Around 8.1 million UK households have a mortgage and of those almost half are on either a standard variable rate or a tracker rate. Interest rates on those types of mortgages would be likely to match any increase in official rates made by the Bank of England.
Experts think the next rate rise could come as soon as May. The next MPC meetings is on 22 March and they believe a rise is unlikely then but it is probably going to be announced on the meeting after that on 10 May.
‘It paves the way for an interest rate hike in May, and we think that the MPC will hike a further two times this year, taking Bank Rate to 1.25%,’ said Paul Hollingsworth, senior UK economist at Capital Economics.
However, Rob Clifford, commercial director at property specialist SDL Group, believes that home owners and buy to let landlords are aware that rates with rise and making preparations.
‘It doesn’t matter whether you are considering the residential or the buy-to-let market, the fact remains the same that consumers want interest rate certainty and the best deal they can get. Consumers are preparing for a rise and they’re quite literally getting their financial house in order,’ he said.

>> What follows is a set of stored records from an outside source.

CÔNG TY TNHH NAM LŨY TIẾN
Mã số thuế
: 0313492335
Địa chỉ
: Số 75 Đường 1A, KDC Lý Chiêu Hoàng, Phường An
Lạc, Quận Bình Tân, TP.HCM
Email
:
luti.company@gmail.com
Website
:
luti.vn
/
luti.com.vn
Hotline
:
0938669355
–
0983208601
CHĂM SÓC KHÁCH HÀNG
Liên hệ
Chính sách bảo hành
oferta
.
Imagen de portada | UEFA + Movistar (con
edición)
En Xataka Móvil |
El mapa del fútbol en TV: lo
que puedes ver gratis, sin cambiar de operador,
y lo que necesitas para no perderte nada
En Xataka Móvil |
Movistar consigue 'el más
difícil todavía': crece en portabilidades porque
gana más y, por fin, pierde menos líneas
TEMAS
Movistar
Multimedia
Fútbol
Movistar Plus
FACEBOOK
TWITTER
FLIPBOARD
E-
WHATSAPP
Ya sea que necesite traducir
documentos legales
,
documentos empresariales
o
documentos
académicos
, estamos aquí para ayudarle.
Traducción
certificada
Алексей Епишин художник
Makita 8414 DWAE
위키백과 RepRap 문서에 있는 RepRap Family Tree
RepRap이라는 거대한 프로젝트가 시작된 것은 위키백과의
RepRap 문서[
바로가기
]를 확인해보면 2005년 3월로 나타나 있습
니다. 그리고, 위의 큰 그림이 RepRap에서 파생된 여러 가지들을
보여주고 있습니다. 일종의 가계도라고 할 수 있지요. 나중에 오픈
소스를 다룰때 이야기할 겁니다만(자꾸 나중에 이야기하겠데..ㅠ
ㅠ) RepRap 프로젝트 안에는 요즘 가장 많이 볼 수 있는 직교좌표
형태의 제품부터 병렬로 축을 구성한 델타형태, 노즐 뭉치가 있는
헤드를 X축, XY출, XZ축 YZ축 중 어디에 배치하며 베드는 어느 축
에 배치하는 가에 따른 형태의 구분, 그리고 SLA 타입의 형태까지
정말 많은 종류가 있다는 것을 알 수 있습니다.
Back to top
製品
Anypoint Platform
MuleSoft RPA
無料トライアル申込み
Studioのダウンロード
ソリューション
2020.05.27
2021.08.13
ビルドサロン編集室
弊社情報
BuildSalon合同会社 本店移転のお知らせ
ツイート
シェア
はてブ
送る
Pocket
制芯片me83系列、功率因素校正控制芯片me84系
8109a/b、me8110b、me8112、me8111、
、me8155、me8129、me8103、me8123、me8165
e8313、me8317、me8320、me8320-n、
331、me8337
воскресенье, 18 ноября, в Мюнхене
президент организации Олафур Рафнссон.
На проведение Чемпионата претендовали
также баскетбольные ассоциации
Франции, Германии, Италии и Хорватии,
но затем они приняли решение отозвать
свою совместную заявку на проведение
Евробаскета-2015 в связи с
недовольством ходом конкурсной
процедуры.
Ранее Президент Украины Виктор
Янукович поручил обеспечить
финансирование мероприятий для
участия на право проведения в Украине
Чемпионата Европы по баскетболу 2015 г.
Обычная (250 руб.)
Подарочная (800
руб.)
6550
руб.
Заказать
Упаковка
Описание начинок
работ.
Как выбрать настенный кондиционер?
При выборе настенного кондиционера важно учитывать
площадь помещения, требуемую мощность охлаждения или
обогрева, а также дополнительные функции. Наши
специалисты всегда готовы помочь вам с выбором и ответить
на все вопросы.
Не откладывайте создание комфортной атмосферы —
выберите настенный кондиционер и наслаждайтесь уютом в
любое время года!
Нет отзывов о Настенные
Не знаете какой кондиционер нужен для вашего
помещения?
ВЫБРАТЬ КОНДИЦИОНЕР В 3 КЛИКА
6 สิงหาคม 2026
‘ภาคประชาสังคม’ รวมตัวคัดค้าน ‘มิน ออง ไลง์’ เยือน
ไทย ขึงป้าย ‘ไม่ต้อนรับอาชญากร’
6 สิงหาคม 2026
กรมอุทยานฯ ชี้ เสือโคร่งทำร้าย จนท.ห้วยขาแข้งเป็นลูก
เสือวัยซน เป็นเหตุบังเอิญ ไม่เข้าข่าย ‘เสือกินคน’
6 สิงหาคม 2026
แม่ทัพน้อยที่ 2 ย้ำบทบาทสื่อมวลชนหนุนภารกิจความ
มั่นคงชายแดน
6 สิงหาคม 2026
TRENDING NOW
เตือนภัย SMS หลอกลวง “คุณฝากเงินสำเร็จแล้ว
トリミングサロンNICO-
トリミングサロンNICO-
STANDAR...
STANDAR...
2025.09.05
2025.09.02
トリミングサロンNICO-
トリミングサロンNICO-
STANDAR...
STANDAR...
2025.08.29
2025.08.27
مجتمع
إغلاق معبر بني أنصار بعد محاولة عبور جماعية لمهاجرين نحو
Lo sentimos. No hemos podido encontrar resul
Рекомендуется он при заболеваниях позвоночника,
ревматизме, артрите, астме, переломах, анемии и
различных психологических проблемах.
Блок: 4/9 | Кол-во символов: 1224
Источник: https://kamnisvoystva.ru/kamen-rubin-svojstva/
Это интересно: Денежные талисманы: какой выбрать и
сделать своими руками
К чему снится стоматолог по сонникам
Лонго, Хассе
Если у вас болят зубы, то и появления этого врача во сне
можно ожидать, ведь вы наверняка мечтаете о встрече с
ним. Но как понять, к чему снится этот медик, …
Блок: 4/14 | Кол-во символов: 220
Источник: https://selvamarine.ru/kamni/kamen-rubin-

‘Notwithstanding many consumers taking sensible action ahead of the potential rise, my opinion is that this isn’t going to have a major impact on the mortgage and property market as whole, because it isn’t mortgage rates and the consequent monthly affordability that’s causing a bottleneck,’ he pointed out.
‘The major barriers are the capital required for the initial deposit and availability of housing stock. A further rise in interest rates isn’t going to change those key constraints and I therefore can’t see it having a material impact on housing transactions,’ he added.
According to Andrew Turner, chief executive at Commercial Trust Limited, it should be remembered that current mortgage interest rates remain at historically low levels. ‘This announcement gives landlords more time to assess their property investments and to evaluate whether or not to take advantage of these low rates by remortgaging, in anticipation of any future rates changes,’ he said.
The likelihood of higher mortgage costs comes at a time when fewer people in the UK are having difficulties paying. The latest figures from UK Finance show that there were 82,800 home owner mortgages in arrears of 2.5% or more of the outstanding balance in the fourth quarter of 2017, a fall of 7% from the same period in 2016.
There were 5,100 buy to let mortgages in arrears of 2.5% or more of the outstanding balance, down 2% year on year, the figures also show.
Some 1,100 home owner mortgaged properties were taken into possession, down 8%, and 600 buy to let mortgaged properties, unchanged from the same quarter of the previous year.
Paul Smee, head of mortgages at UK Finance, pointed out that annual home owner possessions currently stand at a 36 year low, with overall arrears and possessions continuing to decline.
‘This reflects the mortgage industry’s continued commitment to appropriate and prudent lending. All potential borrowers are carefully assessed against their ability to pay back their loans, and lenders work closely with their customers to ensure that any payment issues are dealt with at an early stage. Anyone experiencing difficulty with their mortgage should contact their provider immediately,’ he added.